*Exercise goal:* Pictures stay out of the copy; set down each line of the listing below exactly.

*Exercise data:*
################
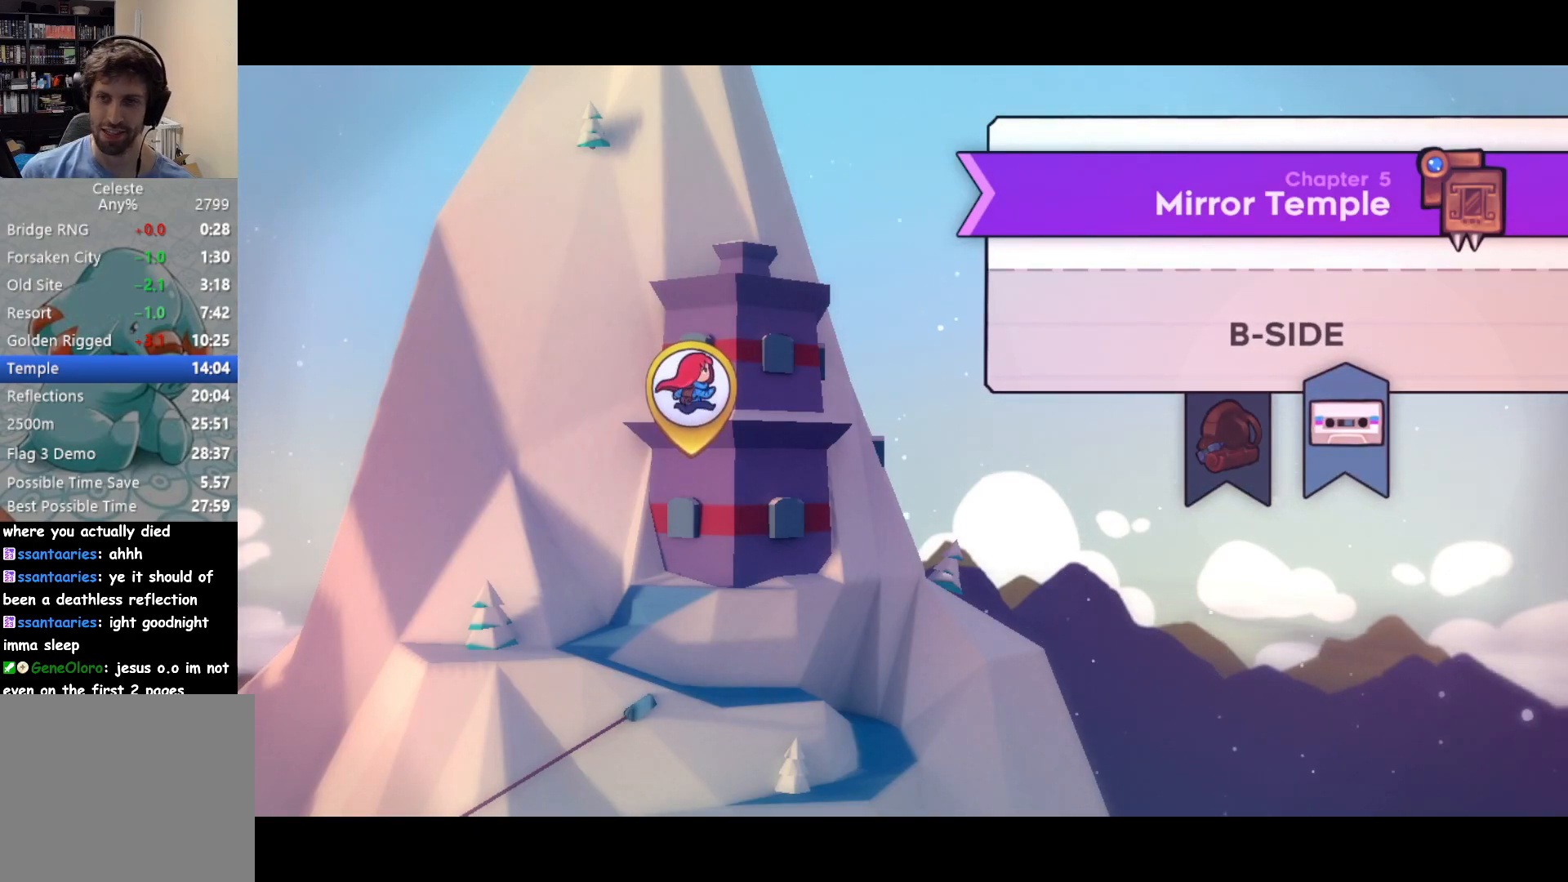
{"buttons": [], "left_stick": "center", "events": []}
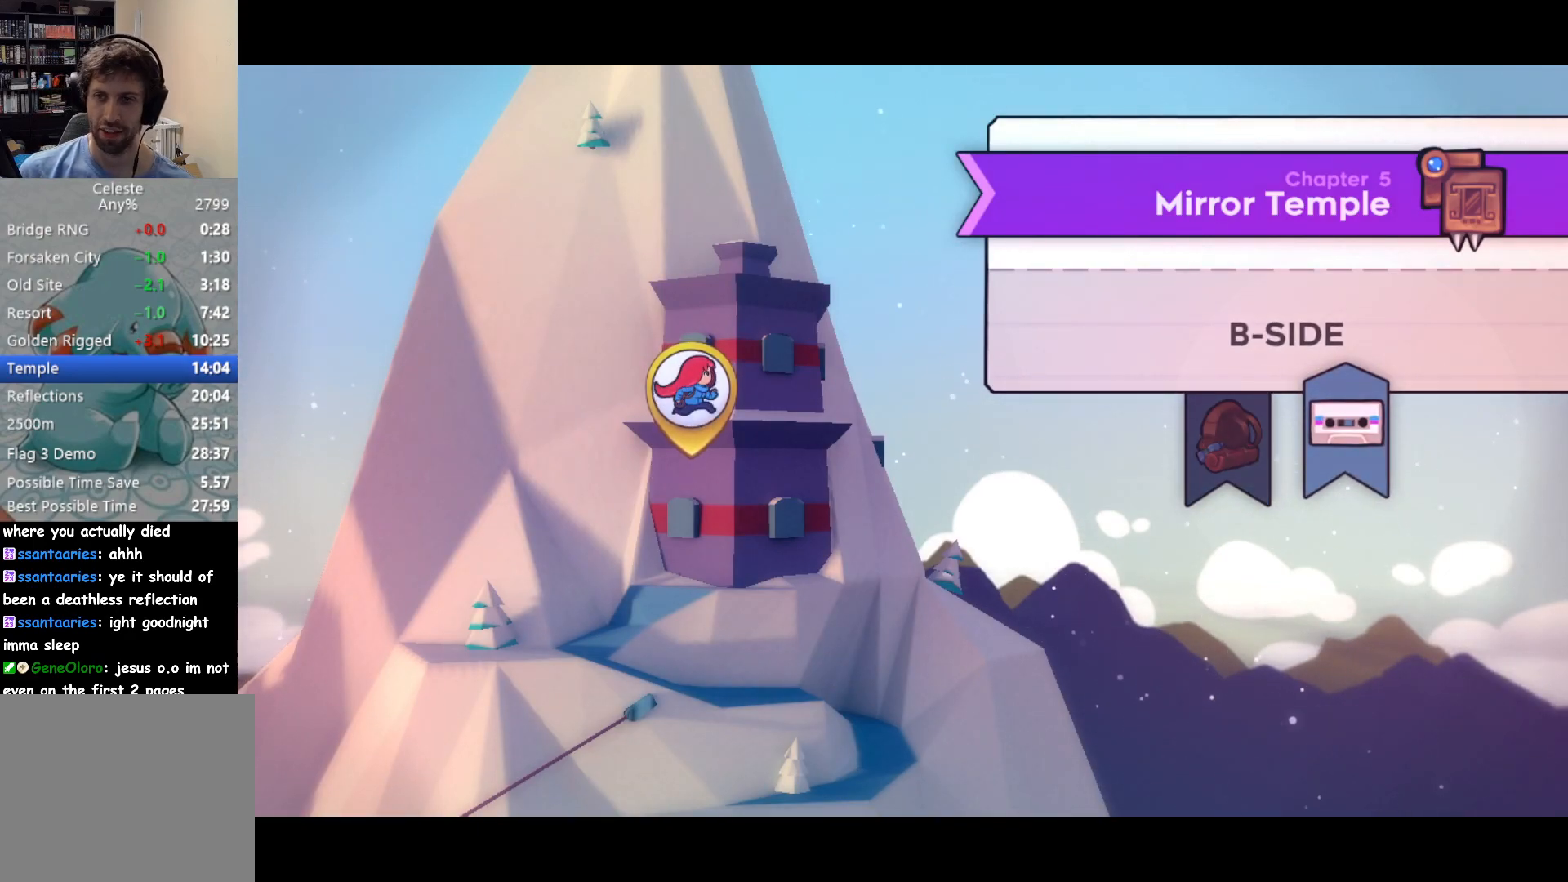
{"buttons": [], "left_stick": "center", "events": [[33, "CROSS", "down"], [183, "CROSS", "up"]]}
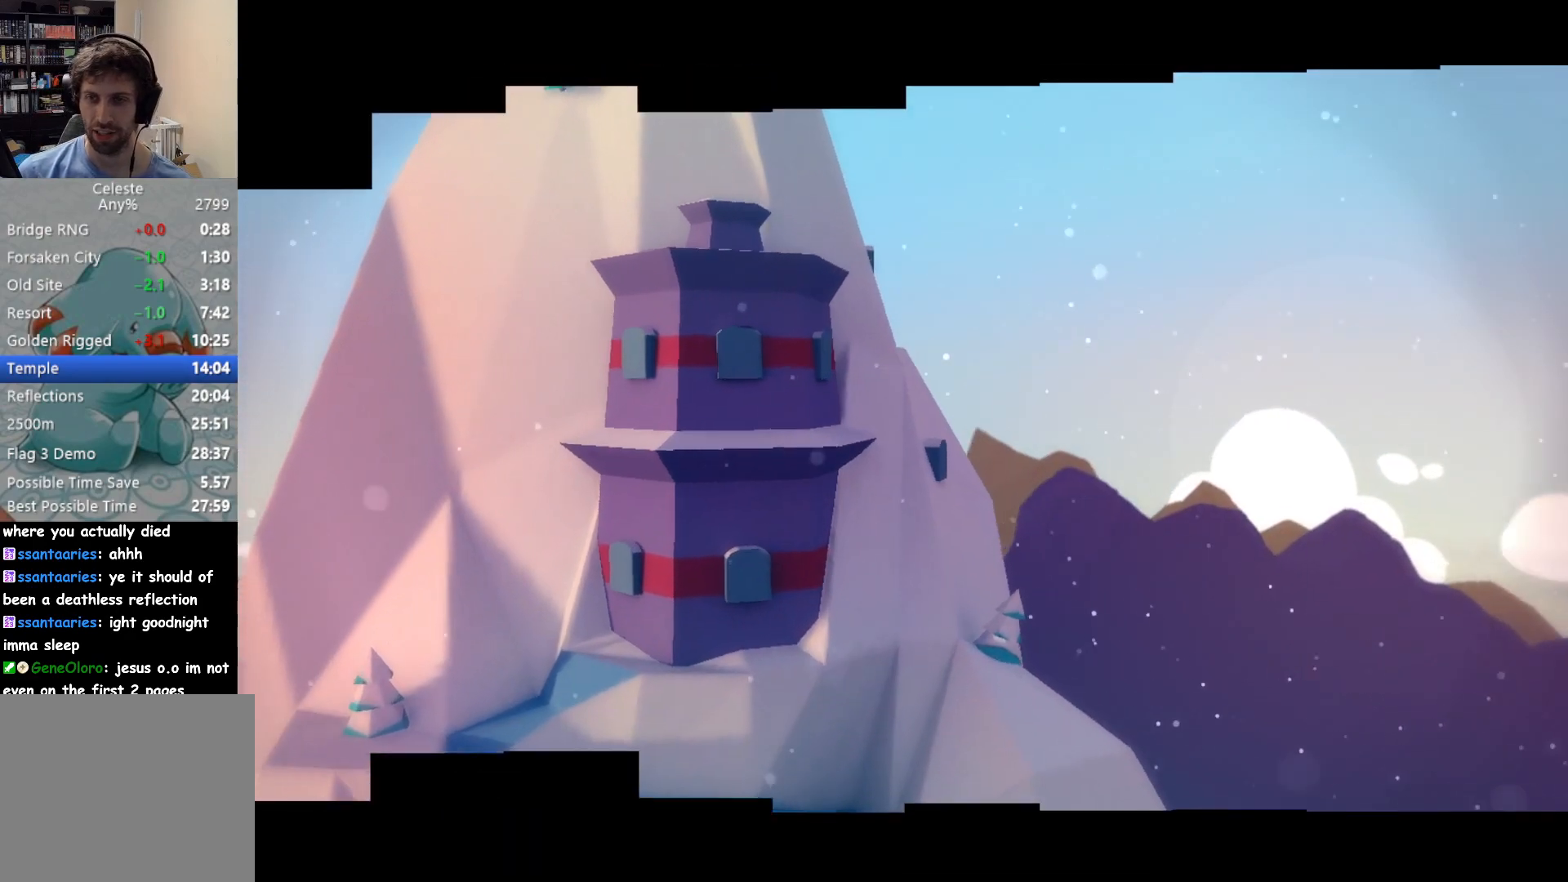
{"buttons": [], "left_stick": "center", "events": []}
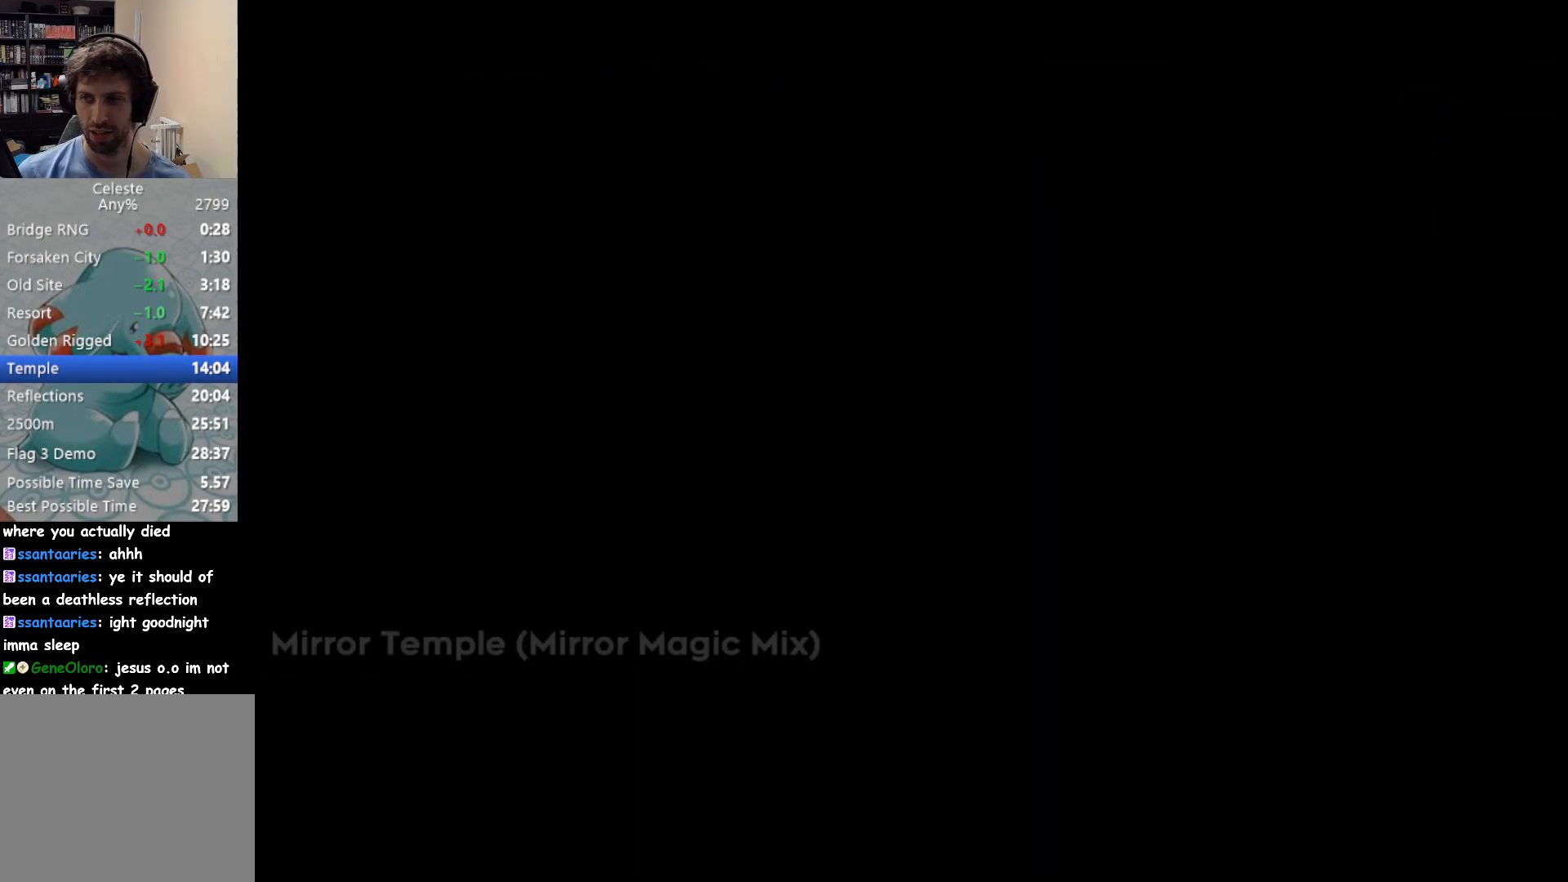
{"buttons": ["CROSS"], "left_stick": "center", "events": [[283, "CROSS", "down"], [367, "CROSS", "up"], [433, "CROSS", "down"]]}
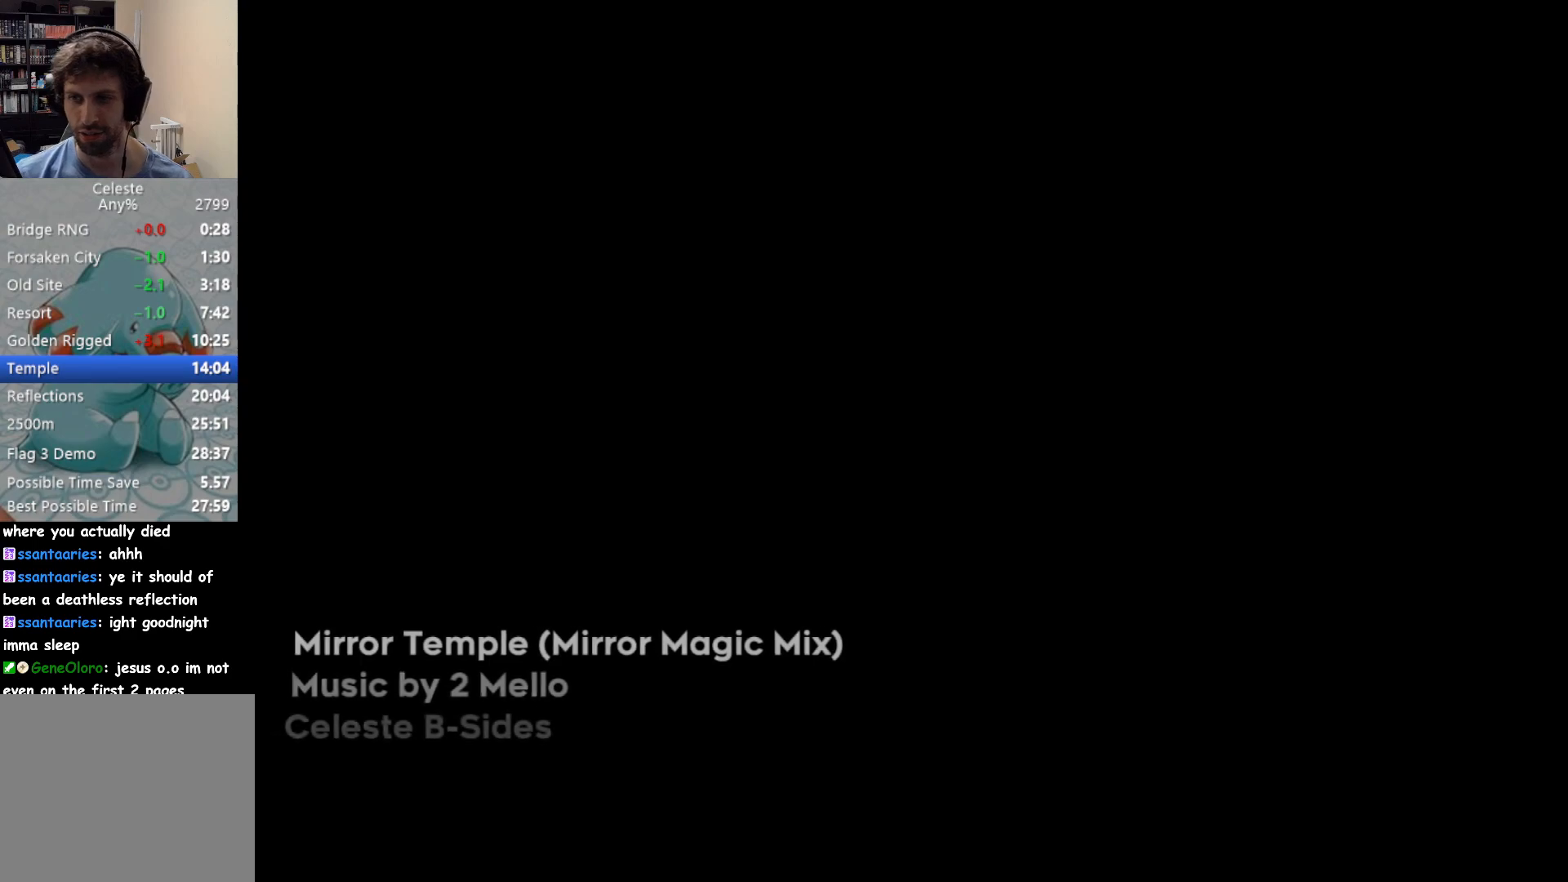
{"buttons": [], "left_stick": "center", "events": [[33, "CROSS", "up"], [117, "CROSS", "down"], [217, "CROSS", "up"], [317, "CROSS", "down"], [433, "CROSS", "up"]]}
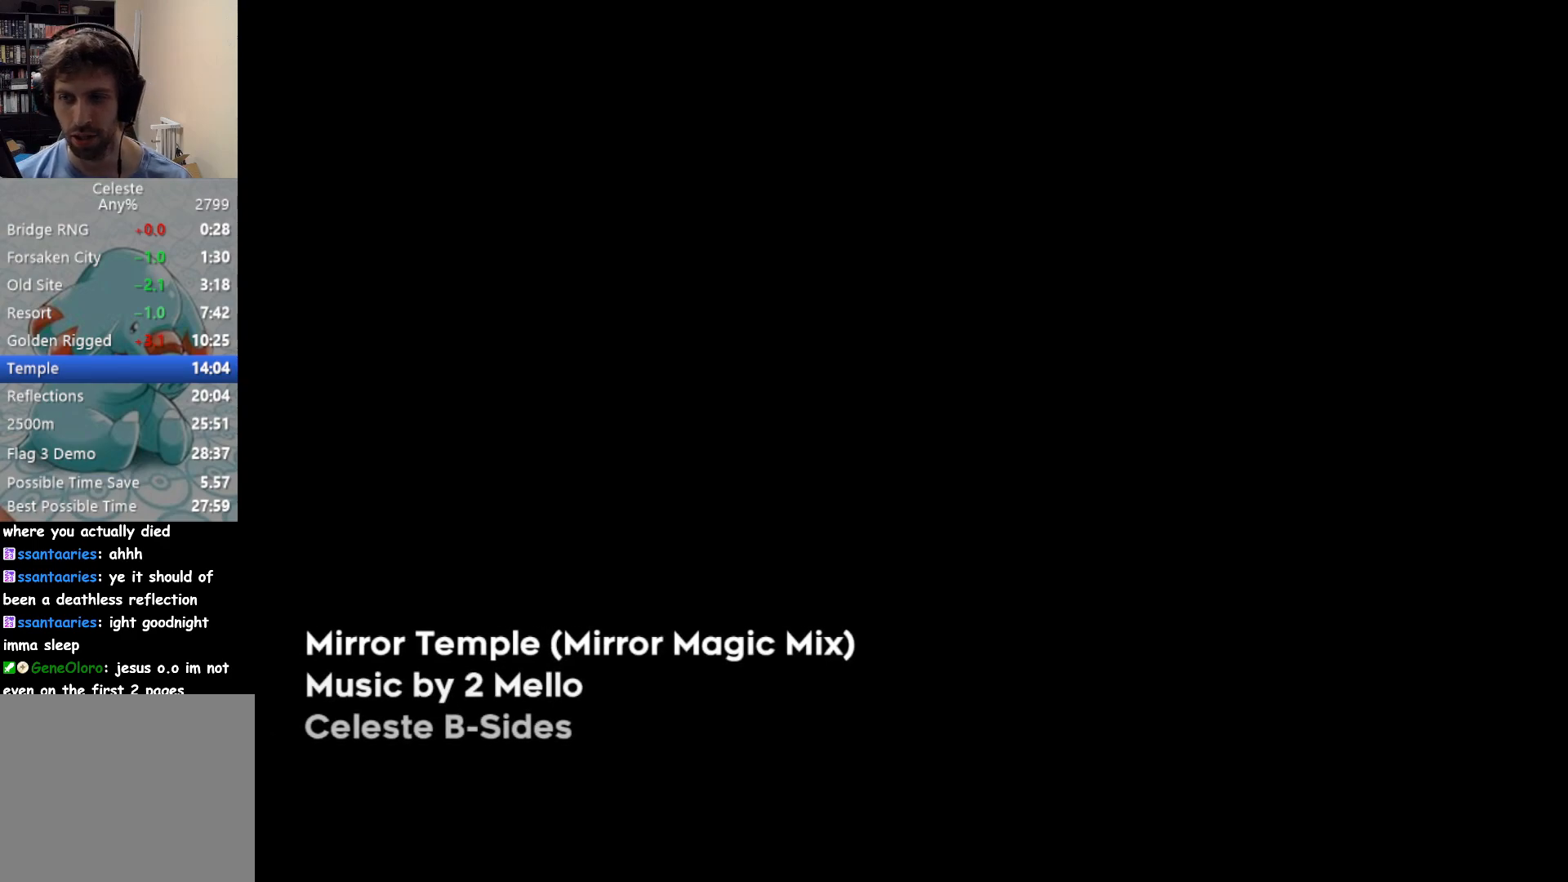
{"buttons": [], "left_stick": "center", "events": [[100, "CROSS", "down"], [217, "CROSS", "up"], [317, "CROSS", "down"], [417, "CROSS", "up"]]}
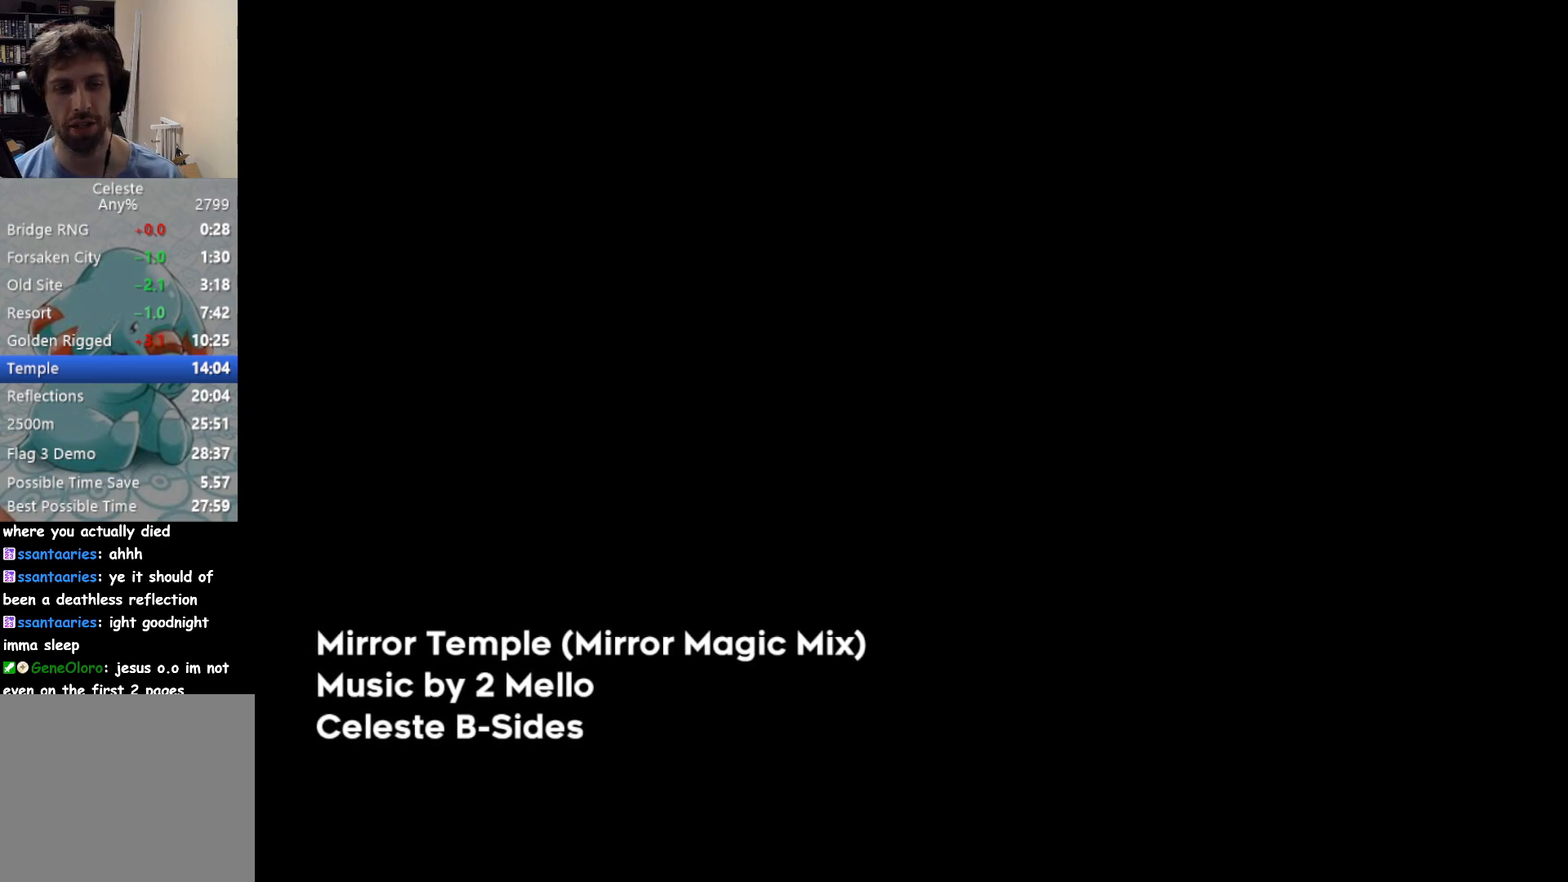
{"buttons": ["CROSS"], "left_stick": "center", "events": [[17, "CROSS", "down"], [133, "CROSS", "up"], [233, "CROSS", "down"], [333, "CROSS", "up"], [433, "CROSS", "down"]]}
################
*Task output:*
{"buttons": [], "left_stick": "center", "events": []}
{"buttons": [], "left_stick": "center", "events": [[33, "CROSS", "down"], [183, "CROSS", "up"]]}
{"buttons": [], "left_stick": "center", "events": []}
{"buttons": ["CROSS"], "left_stick": "center", "events": [[283, "CROSS", "down"], [367, "CROSS", "up"], [433, "CROSS", "down"]]}
{"buttons": [], "left_stick": "center", "events": [[33, "CROSS", "up"], [117, "CROSS", "down"], [217, "CROSS", "up"], [317, "CROSS", "down"], [433, "CROSS", "up"]]}
{"buttons": [], "left_stick": "center", "events": [[100, "CROSS", "down"], [217, "CROSS", "up"], [317, "CROSS", "down"], [417, "CROSS", "up"]]}
{"buttons": ["CROSS"], "left_stick": "center", "events": [[17, "CROSS", "down"], [133, "CROSS", "up"], [233, "CROSS", "down"], [333, "CROSS", "up"], [433, "CROSS", "down"]]}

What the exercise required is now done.